The 1980s commercial building is across 228sqm with three levels and a mezzanine level, all looking out on to Earnslaw Park and the refurbished Beach St. Its net contract yield is 3.52%.
Tiki Corner, 27-31 Rees St, meanwhile, sold for $32.5m to a partial owner-occupier. The premium dual corner, two level, multi-tenanted building has a net contract yield of 3.23%. Just down the street, 17 Rees St sold for more than $6.5m, with a yield of 3.68%.
The overall popularity despite yields below 4%, compared with a risk-free 10-year bond rate of 4%, “speaks to the long-term growth prospects of Queenstown and the confidence in that market,” Beard says.
In Frankton, sales include the Kawarau Park Development, between Shotover Country and Lake Hayes Estate, which fetched a whopping $95m back in April.
The two-hectare mixed use development is anchored by the new Southern Cross Hospital, and also includes the Pacific Radiology, hospitality, medical centre, pharmacy and childcare businesses, with an overall yield of 4.25%.

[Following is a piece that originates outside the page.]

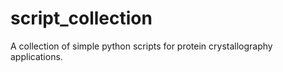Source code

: # script_collection

A collection of simple python scripts for protein crystallography applications.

Frankton, as a whole, continues its rise as a popular shopping spot for locals, with parking a key attraction. Hawthorne Drive has several new developments, including a purpose-built showroom for McKenzie & Willis and further two storey buildings in the same block.

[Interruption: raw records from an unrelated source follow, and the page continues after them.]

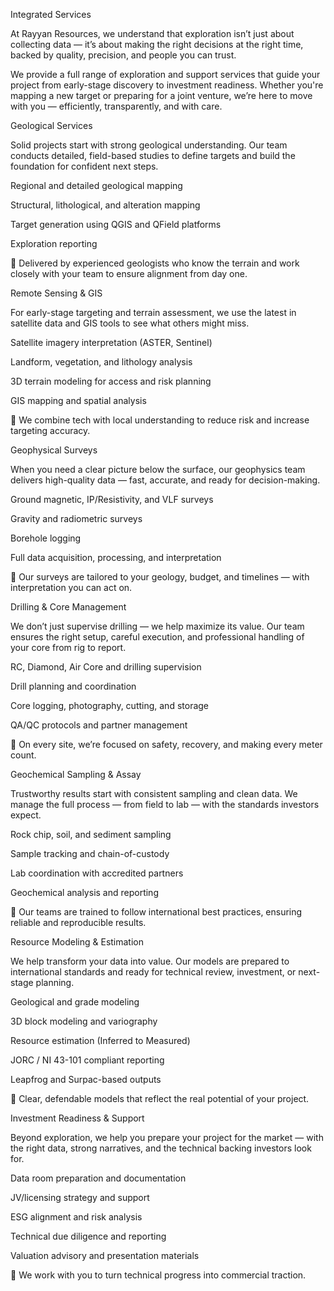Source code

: Integrated Services 

At Rayyan Resources, we understand that exploration isn’t just about collecting data — it’s about making the right decisions at the right time, backed by quality, precision, and people you can trust. 

We provide a full range of exploration and support services that guide your project from early-stage discovery to investment readiness. Whether you're mapping a new target or preparing for a joint venture, we’re here to move with you — efficiently, transparently, and with care. 

Geological Services 

Solid projects start with strong geological understanding. Our team conducts detailed, field-based studies to define targets and build the foundation for confident next steps. 

Regional and detailed geological mapping  

Structural, lithological, and alteration mapping 

Target generation using QGIS and QField platforms 

Exploration reporting 
 

📌 Delivered by experienced geologists who know the terrain and work closely with your team to ensure alignment from day one. 

Remote Sensing & GIS 

For early-stage targeting and terrain assessment, we use the latest in satellite data and GIS tools to see what others might miss. 

Satellite imagery interpretation (ASTER, Sentinel) 

Landform, vegetation, and lithology analysis 

3D terrain modeling for access and risk planning 

GIS mapping and spatial analysis 
 

📌 We combine tech with local understanding to reduce risk and increase targeting accuracy. 

Geophysical Surveys 

When you need a clear picture below the surface, our geophysics team delivers high-quality data — fast, accurate, and ready for decision-making. 

Ground magnetic, IP/Resistivity, and VLF surveys 

Gravity and radiometric surveys 

Borehole logging 

Full data acquisition, processing, and interpretation 
 

📌 Our surveys are tailored to your geology, budget, and timelines — with interpretation you can act on. 

Drilling & Core Management 

We don’t just supervise drilling — we help maximize its value. Our team ensures the right setup, careful execution, and professional handling of your core from rig to report. 

RC, Diamond, Air Core and drilling supervision 

Drill planning and coordination 

Core logging, photography, cutting, and storage 

QA/QC protocols and partner management 
 

📌 On every site, we’re focused on safety, recovery, and making every meter count. 

Geochemical Sampling & Assay 

Trustworthy results start with consistent sampling and clean data. We manage the full process — from field to lab — with the standards investors expect. 

Rock chip, soil, and sediment sampling 

Sample tracking and chain-of-custody 

Lab coordination with accredited partners 

Geochemical analysis and reporting 
 

📌 Our teams are trained to follow international best practices, ensuring reliable and reproducible results. 

Resource Modeling & Estimation 

We help transform your data into value. Our models are prepared to international standards and ready for technical review, investment, or next-stage planning. 

Geological and grade modeling 

3D block modeling and variography 

Resource estimation (Inferred to Measured) 

JORC / NI 43-101 compliant reporting 

Leapfrog and Surpac-based outputs 
 

📌 Clear, defendable models that reflect the real potential of your project. 

Investment Readiness & Support 

Beyond exploration, we help you prepare your project for the market — with the right data, strong narratives, and the technical backing investors look for. 

Data room preparation and documentation 

JV/licensing strategy and support 

ESG alignment and risk analysis 

Technical due diligence and reporting 

Valuation advisory and presentation materials 
 

📌 We work with you to turn technical progress into commercial traction.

Retail attracts $450-$750 net face rent, with low supply, low-to-moderate demand, and a yield of 4-4.75%. Large retail / showroom is $325-$450, with low supply and moderate demand, and a yield of 4.5-5.5%, while office space is $325-$425, with low supply and increasing demand, and a yield of 4.5-5.5%.
There are still some retail vacancies in the wider Remarkables Park area, mostly around the new hotel precinct, which has yet to become established and has been surrounded by construction activity.

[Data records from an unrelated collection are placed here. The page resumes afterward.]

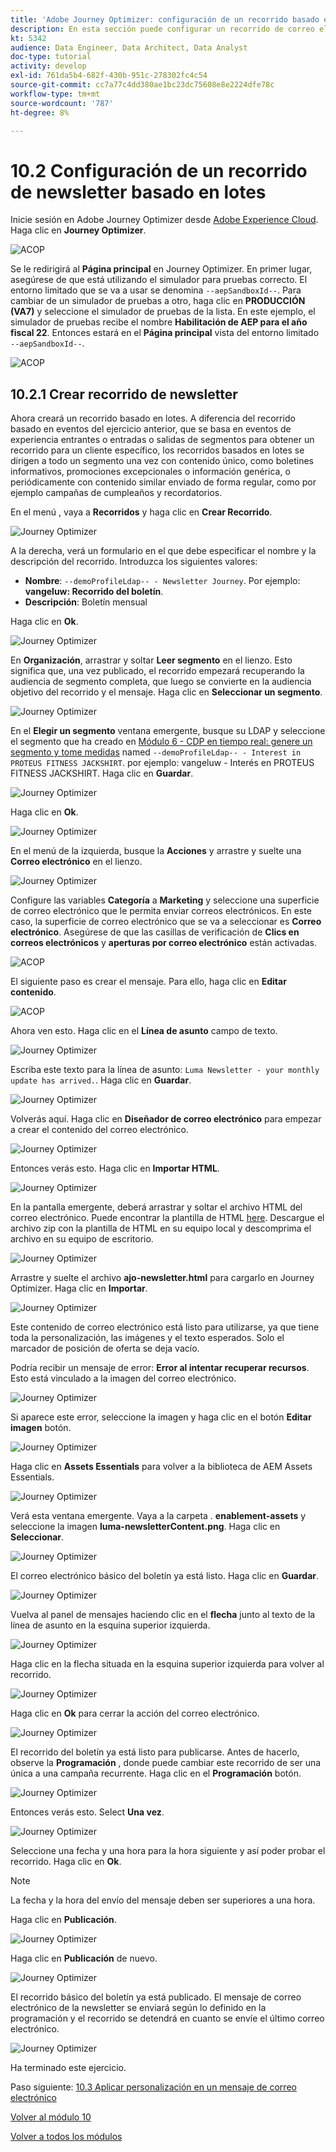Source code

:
 ```yaml
---
title: 'Adobe Journey Optimizer: configuración de un recorrido basado en lotes'
description: En esta sección puede configurar un recorrido de correo electrónico por lotes para enviar una newsletter
kt: 5342
audience: Data Engineer, Data Architect, Data Analyst
doc-type: tutorial
activity: develop
exl-id: 761da5b4-682f-430b-951c-278302fc4c54
source-git-commit: cc7a77c4dd380ae1bc23dc75608e8e2224dfe78c
workflow-type: tm+mt
source-wordcount: '787'
ht-degree: 8%

---
```


# 10.2 Configuración de un recorrido de newsletter basado en lotes

Inicie sesión en Adobe Journey Optimizer desde [Adobe Experience Cloud](https://experience.adobe.com). Haga clic en **Journey Optimizer**.

![ACOP](../module7/images/acophome.png)

Se le redirigirá al **Página principal**  en Journey Optimizer. En primer lugar, asegúrese de que está utilizando el simulador para pruebas correcto. El entorno limitado que se va a usar se denomina `--aepSandboxId--`. Para cambiar de un simulador de pruebas a otro, haga clic en **PRODUCCIÓN (VA7)** y seleccione el simulador de pruebas de la lista. En este ejemplo, el simulador de pruebas recibe el nombre **Habilitación de AEP para el año fiscal 22**. Entonces estará en el **Página principal** vista del entorno limitado `--aepSandboxId--`.

![ACOP](../module7/images/acoptriglp.png)

## 10.2.1 Crear recorrido de newsletter

Ahora creará un recorrido basado en lotes. A diferencia del recorrido basado en eventos del ejercicio anterior, que se basa en eventos de experiencia entrantes o entradas o salidas de segmentos para obtener un recorrido para un cliente específico, los recorridos basados en lotes se dirigen a todo un segmento una vez con contenido único, como boletines informativos, promociones excepcionales o información genérica, o periódicamente con contenido similar enviado de forma regular, como por ejemplo campañas de cumpleaños y recordatorios.

En el menú , vaya a **Recorridos** y haga clic en **Crear Recorrido**.

![Journey Optimizer](./images/oc43.png)

A la derecha, verá un formulario en el que debe especificar el nombre y la descripción del recorrido. Introduzca los siguientes valores:

- **Nombre**: `--demoProfileLdap-- - Newsletter Journey`. Por ejemplo: **vangeluw: Recorrido del boletín**.
- **Descripción**: Boletín mensual

Haga clic en **Ok**.

![Journey Optimizer](./images/batchj2.png)

En **Organización**, arrastrar y soltar **Leer segmento** en el lienzo. Esto significa que, una vez publicado, el recorrido empezará recuperando la audiencia de segmento completa, que luego se convierte en la audiencia objetivo del recorrido y el mensaje. Haga clic en **Seleccionar un segmento**.

![Journey Optimizer](./images/batchj3.png)

En el **Elegir un segmento** ventana emergente, busque su LDAP y seleccione el segmento que ha creado en [Módulo 6 - CDP en tiempo real: genere un segmento y tome medidas](../module6/real-time-cdp-build-a-segment-take-action.md) named `--demoProfileLdap-- - Interest in PROTEUS FITNESS JACKSHIRT`. por ejemplo: vangeluw - Interés en PROTEUS FITNESS JACKSHIRT. Haga clic en **Guardar**.

![Journey Optimizer](./images/batchj5.png)

Haga clic en **Ok**.

![Journey Optimizer](./images/batchj6.png)

En el menú de la izquierda, busque la **Acciones** y arrastre y suelte una **Correo electrónico** en el lienzo.

![Journey Optimizer](./images/batchj7.png)

Configure las variables **Categoría** a **Marketing** y seleccione una superficie de correo electrónico que le permita enviar correos electrónicos. En este caso, la superficie de correo electrónico que se va a seleccionar es **Correo electrónico**. Asegúrese de que las casillas de verificación de **Clics en correos electrónicos** y **aperturas por correo electrónico** están activadas.

![ACOP](./images/journeyactions1eee.png)

El siguiente paso es crear el mensaje. Para ello, haga clic en **Editar contenido**.

![ACOP](./images/journeyactions2.png)

Ahora ven esto. Haga clic en el **Línea de asunto** campo de texto.

![Journey Optimizer](./images/batch4.png)

Escriba este texto para la línea de asunto: `Luma Newsletter - your monthly update has arrived.`. Haga clic en **Guardar**.

![Journey Optimizer](./images/batch5.png)

Volverás aquí. Haga clic en **Diseñador de correo electrónico** para empezar a crear el contenido del correo electrónico.

![Journey Optimizer](./images/batch6.png)

Entonces verás esto. Haga clic en **Importar HTML**.

![Journey Optimizer](./images/batch7.png)

En la pantalla emergente, deberá arrastrar y soltar el archivo HTML del correo electrónico. Puede encontrar la plantilla de HTML [here](../../assets/html/ajo-newsletter.html.zip). Descargue el archivo zip con la plantilla de HTML en su equipo local y descomprima el archivo en su equipo de escritorio.

![Journey Optimizer](./images/html1.png)

Arrastre y suelte el archivo **ajo-newsletter.html** para cargarlo en Journey Optimizer. Haga clic en **Importar**.

![Journey Optimizer](./images/batch8.png)

Este contenido de correo electrónico está listo para utilizarse, ya que tiene toda la personalización, las imágenes y el texto esperados. Solo el marcador de posición de oferta se deja vacío.

Podría recibir un mensaje de error: **Error al intentar recuperar recursos**. Esto está vinculado a la imagen del correo electrónico.

![Journey Optimizer](./images/errorfetch.png)

Si aparece este error, seleccione la imagen y haga clic en el botón **Editar imagen** botón.

![Journey Optimizer](./images/errorfetch1.png)

Haga clic en **Assets Essentials** para volver a la biblioteca de AEM Assets Essentials.

![Journey Optimizer](./images/errorfetch2.png)

Verá esta ventana emergente. Vaya a la carpeta . **enablement-assets** y seleccione la imagen **luma-newsletterContent.png**. Haga clic en **Seleccionar**.

![Journey Optimizer](./images/errorfetch3.png)

El correo electrónico básico del boletín ya está listo. Haga clic en **Guardar**.

![Journey Optimizer](./images/ready.png)

Vuelva al panel de mensajes haciendo clic en el **flecha** junto al texto de la línea de asunto en la esquina superior izquierda.

![Journey Optimizer](./images/batch9.png)

Haga clic en la flecha situada en la esquina superior izquierda para volver al recorrido.

![Journey Optimizer](./images/oc79aeee.png)

Haga clic en **Ok** para cerrar la acción del correo electrónico.

![Journey Optimizer](./images/oc79beee.png)

El recorrido del boletín ya está listo para publicarse. Antes de hacerlo, observe la **Programación** , donde puede cambiar este recorrido de ser una única a una campaña recurrente. Haga clic en el **Programación** botón.

![Journey Optimizer](./images/batchj12.png)

Entonces verás esto. Select **Una vez**.

![Journey Optimizer](./images/sch1.png)

Seleccione una fecha y una hora para la hora siguiente y así poder probar el recorrido. Haga clic en **Ok**.

>[!NOTE]
>
>La fecha y la hora del envío del mensaje deben ser superiores a una hora.

Haga clic en **Publicación**.

![Journey Optimizer](./images/batchj13.png)

Haga clic en **Publicación** de nuevo.

![Journey Optimizer](./images/batchj14.png)

El recorrido básico del boletín ya está publicado. El mensaje de correo electrónico de la newsletter se enviará según lo definido en la programación y el recorrido se detendrá en cuanto se envíe el último correo electrónico.

![Journey Optimizer](./images/batchj14eee.png)

Ha terminado este ejercicio.

Paso siguiente: [10.3 Aplicar personalización en un mensaje de correo electrónico](./ex3.md)

[Volver al módulo 10](./journeyoptimizer.md)

[Volver a todos los módulos](../../overview.md)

Holiday Inn and Quest Remarkables Park both opened during the pandemic, along with several others, such as Sudima in Five Mile and the Holiday Inn and Ramada on Stanley St downtown.
Beard says there continues to be strong demand in that sector with institutional investors, such as REIT’s (real estate investment trust), private investors and private equity groups, all looking to invest in tourism properties.
Two backpackers, the YHA and Base Backpackers on Shotover St, both closed due to Covid-19. The 370-bed Base has been bought by Fable Hotels and will be refurbished into a high-end hotel.
“So, Queenstown could benefit from more high-end tourists,” Beard said. On the flip side, we might see an increase in freedom camping over the summer.”
Industrial property is also in high demand, mirroring the national picture, with a real shortage of industrial land in Queenstown.
“The basin has near to no vacancy and a trend of increasing rentals. There was a little bit of a dip in the market in 2021. But that’s fully recovered now and rentals have returned with a trend of increasing on the annual renewal.”
Sales include 19 Margaret Place, Frankton, which sold for $2.9m in July. It has three separate tenants across 967sqm, with a net contract yield of 4.4%.
There were also strong sale prices at M-Space in Frankton, the 15-unit complex near Pak’nSave. One unit, unit 12, almost doubled in price from July 2019 to March 2022, rising from $475K to $935k.
There will be some industrial premises as part of the Coneburn subdivision, near the base of the Remarkables, while there’s also a plan change application for 50 hectares at Victoria Flats, Gibbston, which would include a large storage complex.
There’s some risk for the sector’s future performance work dries up for its building and construction industry tenants.
But Colliers’ review also lists 15 residential developments and subdivisions, and a dozen infrastructure projects, in the pipeline over the next decade, so in the long term, all sectors of Queenstown Lakes’ property market look strong.